Today we consume and utilise data more than ever before. About 20 years ago, our average daily intake of technology was around 6 hours, mostly in the form of TV, radio and computer usage. In 2015, it won’t be far-fetched to assume that almost 95 percent of our waking hours is spent connected to technology. Trillions of tweets, blogs, Facebook, LinkedIn, Instagram posts are created by the hour and this number is only expected to rise further. Apart from social media, which only forms a miniscule part of this data, retail transactions, medical records, travel records, commuter movements, educational records, and even security surveillance data are captured on a daily basis. Our consumption of these massive amounts of data and information has today given birth to the Big Data buzz and as data gets generated at the speed of thought, we simply cannot discount or ignore it.
So, what is Big Data and what does it have to do with management accountants in the Middle East? Interestingly, Big Data has been ranked as one of the ten most influential technology trends that will have the potential to significantly reshape the business and accountancy landscape. In the region, it is slowly gaining momentum among the accounting fraternity, however, its influence is yet to be fully realised.
The challenge for organisations and business managers in this exciting new space is to first recognise the potential of Big Data. They then need to develop strategies for capturing and managing data, followed by developing and encouraging talent within their organisations to exploit the benefits of Big Data. It is in this last step that management accountants have a significant role to play given their training, skills, competencies and mindset.
As a business organisation, what really matters is the value Big Data brings to the table rather than just looking at it as a technology hype that needs to be adopted and this is where the management accountant’s role begins.
Management accountants standout from their typical counterpart, the financial accountants. In that respect, they are not limited to internal financial data and performance analysis but are involved in the overall performance of an organisation from financial, productivity, efficiency and effectiveness measures. In the era of Big Data, management accountants need to redefine many traditional boundaries and definitions and acquire new skills. Their role demands the same output at a higher rate of adoption and they need to be agile, learn new skills, and probably challenge some fundamentals too.
As decision makers in their organisation imagine the opportunities they can have with the insights of the online searches filtered for their customers. If they work for a bank and if they know that their customer is, at a particular moment, browsing on websites for vehicles to buy or houses to rent, knowing the customer’s financial position through the accounts they maintain, the bank might be able to offer car or housing loans before the customer goes to another financial services company.
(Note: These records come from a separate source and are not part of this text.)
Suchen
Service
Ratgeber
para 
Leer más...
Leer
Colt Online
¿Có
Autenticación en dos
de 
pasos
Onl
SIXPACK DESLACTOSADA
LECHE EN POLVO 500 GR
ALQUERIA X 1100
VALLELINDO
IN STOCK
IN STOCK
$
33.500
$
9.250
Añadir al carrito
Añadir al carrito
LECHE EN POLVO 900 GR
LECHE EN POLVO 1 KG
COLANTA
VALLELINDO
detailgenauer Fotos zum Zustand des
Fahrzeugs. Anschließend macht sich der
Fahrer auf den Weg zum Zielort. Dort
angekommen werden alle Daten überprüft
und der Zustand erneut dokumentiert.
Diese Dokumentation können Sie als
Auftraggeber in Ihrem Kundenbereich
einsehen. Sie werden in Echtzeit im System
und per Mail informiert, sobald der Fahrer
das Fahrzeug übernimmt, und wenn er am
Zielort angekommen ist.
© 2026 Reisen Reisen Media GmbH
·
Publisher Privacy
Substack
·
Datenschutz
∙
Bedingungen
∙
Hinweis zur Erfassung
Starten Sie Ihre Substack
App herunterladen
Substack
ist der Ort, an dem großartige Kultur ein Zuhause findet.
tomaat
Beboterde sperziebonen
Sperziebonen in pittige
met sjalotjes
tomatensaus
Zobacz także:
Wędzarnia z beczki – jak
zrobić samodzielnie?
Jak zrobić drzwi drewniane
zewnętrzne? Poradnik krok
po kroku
The possibilities are endless and it is the identification of what is valuable real time or near real time information to their organisation that is the real game-changer.
I think management accountants are poised to be tomorrow’s data scientist if they acquire the required skills such as advanced algorithms, use of new technical tools, data handling and mining and so on.
Organisations today expect their management team to provide predictive insights that will enable decision makers to develop strategy and deliver strategic outcomes. Getting to grips with Big Data and business analytics will provide them the ideal platform to achieve the recognition as truly value adding business partners. What they should recognise is that they must be open to the idea of transforming themselves by looking and thinking outside the box. Big Data and business analytics is an opportunity that should not be missed.
Management accountants must recognise that they have a very powerful toolkit that can complement their current roles and responsibilities in their organisation and now is the time to get involved in the Big Data buzz before it is too late.